Sorry for not writing anything of substance lately, it gets a little tough on the weekends when I’m trying to squeeze every last bit of fun out of the days as I can. 

I spent a majority of my weekend with this girl that is in my group of friends from high school that I never really got to know. (Did you get that? It was quite the mouthful.) Turns out, we have a ton in common and are both very interested in politics and just worldly issues in general. Over the last couple days, I learned more about her views on everything and where she is trying to go…

But a lot of it was about where we are romantically and the thing that our partner needs to have or else its a deal breaker.

The. One. Thing.

This girl said that she needed somebody who could calm her down whenever she was upset - someone that would understand what to say when and pick up on emotional cues. My friend D said that any girl he dates had to be someone who was intelligent. And he didn’t mean just book-smart either. Intelligent in the sense that they are aware of the world and understanding of everything around her. Intelligent in the sense that she would have wit and be able to keep up in a conversation. 
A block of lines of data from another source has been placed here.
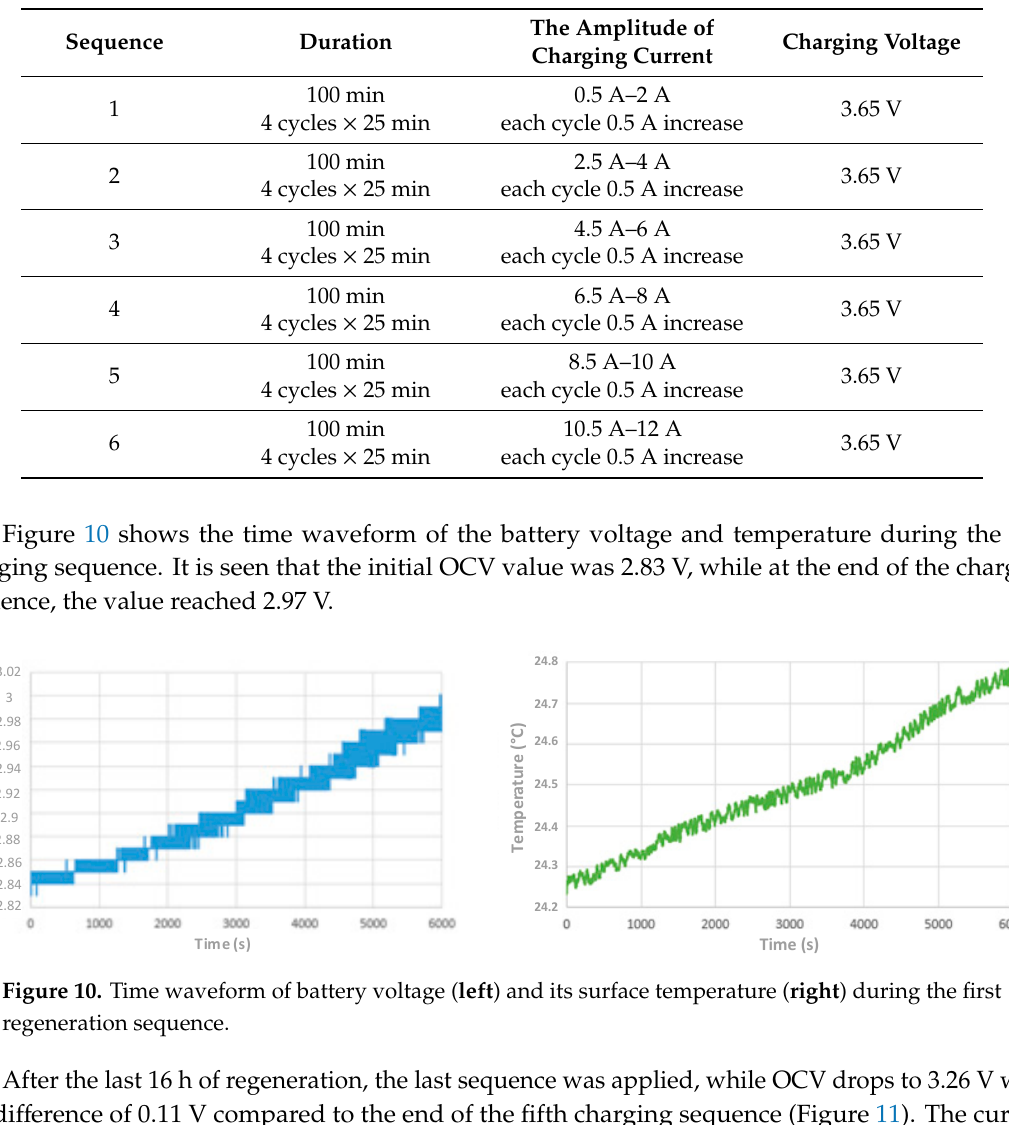
Table 2. The setting of individual sequences of regeneration algorithm for short-circuited cell.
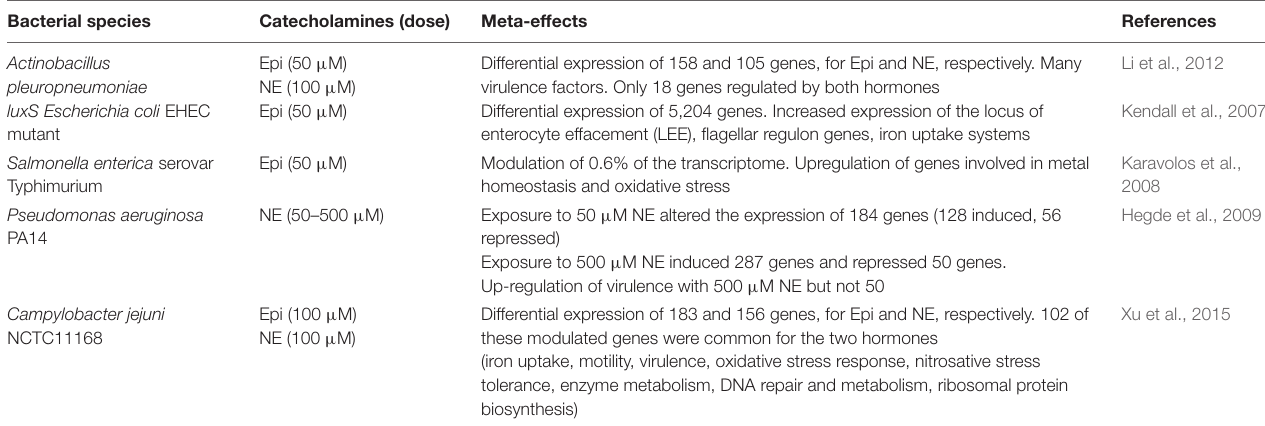
TABLE 7 | Meta-effects of catecholamines on bacteria studied by transcriptomic analysis. Bacterial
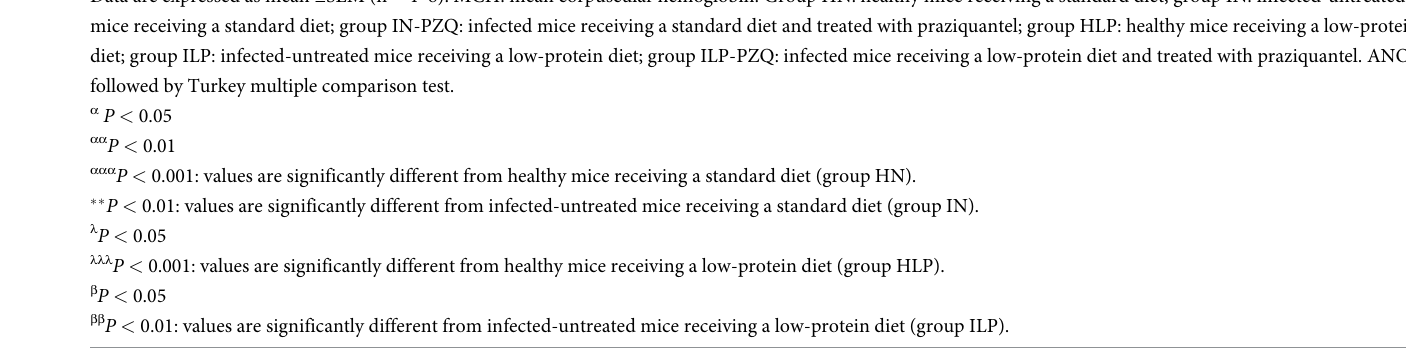
Data are expressed as mean ± SEM (n = 4–8). MCH: mean corpuscular hemoglobin. Group HN: healthy mice receiving a standard diet; group IN:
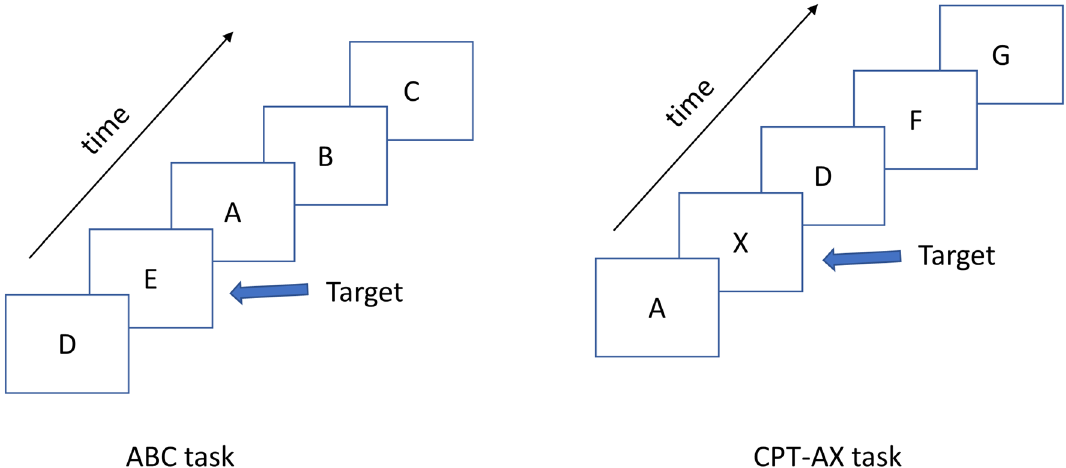
Figure 4. Typical sequence of letters presented in the ABC and CPT-AX tasks. In both tasks, images appeared on the screen for 300 ms and were followed by a blank screen with a duration of 1,500 ms. The ABC task presented a repeated sequence of the letters A, B, C, D, E with the requirement to press a microswitch on the appearance of the letter ‘E’. In the CPT-AX task, participants are required to press the microswitch on the appearance of the letter ‘X’ if it had been preceded by the letter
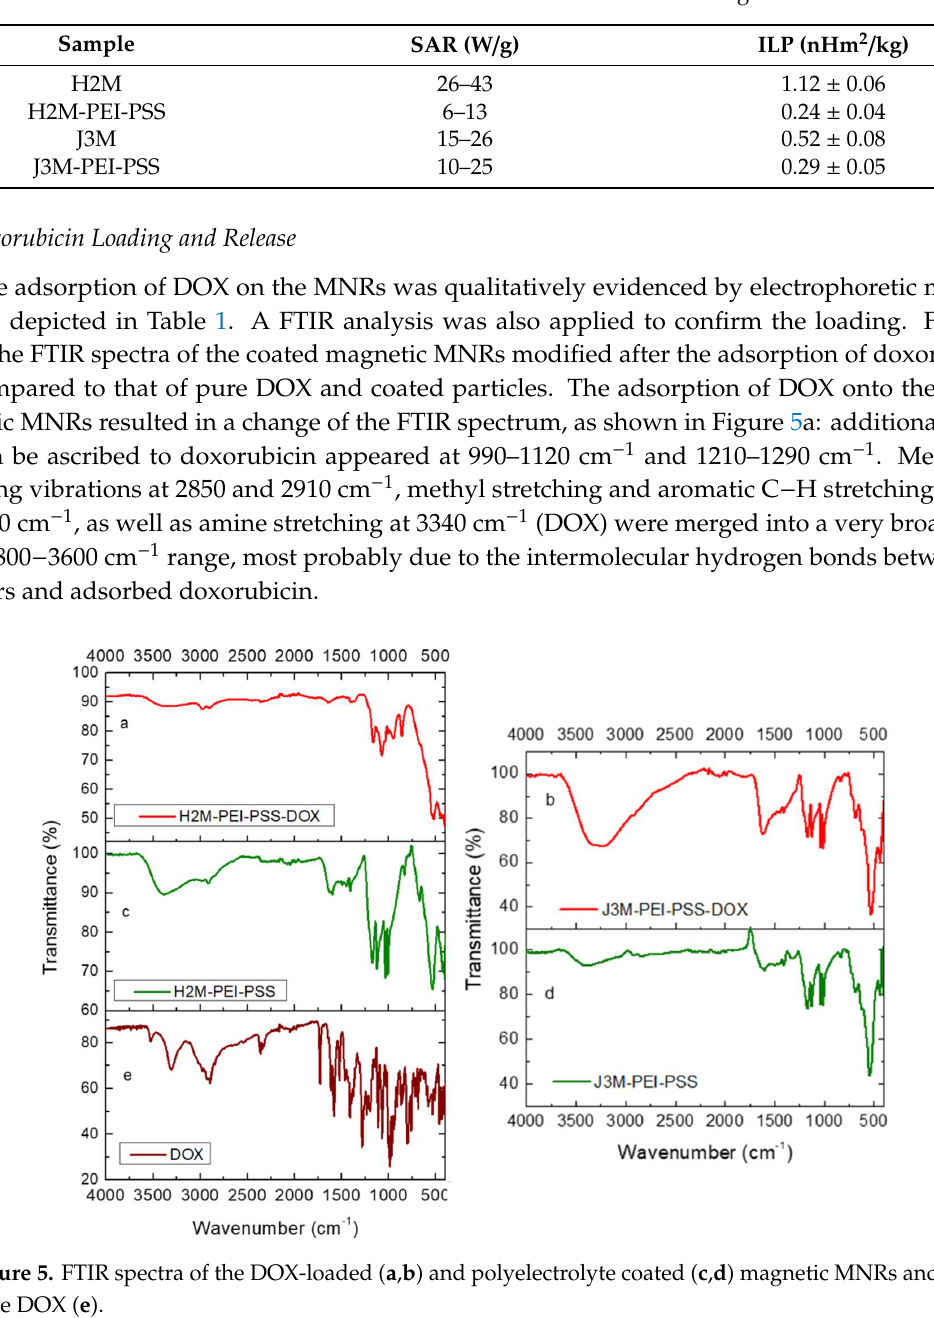
Table 3. SAR and ILP values calculated for un-coated and coated magnetic MNRs.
Light bulb: how someone handles themselves in a conversation is pretty telling of their intelligence. You would have to be smart to have banter and good chat; to pick up sarcasm and allusions. 

I think my one thing is similar. My significant other would have to be able to carry a conversation about a variety of topics with me as well. Someone who understood most of what I was talking about and be able to debate and challenge me and my thoughts. Someone who was equal.

But that wasn’t what I said was the one thing for me. There’s something I need more than that - growth. I believe that if people have the desire to grow and change, regardless of situation or age, they will be able to. Not all people are open to the idea of change. Some believe that past a certain age, change is impossible. Some are content with simplicity and comfort. 

All of that is okay.

But for me, I want to be someone who is always growing and changing, and inspiring others to do the same. I would hope that my partner would be able to challenge and push me in the same way that I would support and inspire them. I want someone that is equal, who can grow with me, change me, and motivate me to always do better. To always be better.  

Of course, I hope that this wonderful person would be able to improve themselves because of me as well. Relationships are two way streets. It’s not always just about what you want and what you can get, but what you can give and where you can meet halfway.

May all you single people out there, find the person you’ve been waiting for - someone who has ‘the one thing’.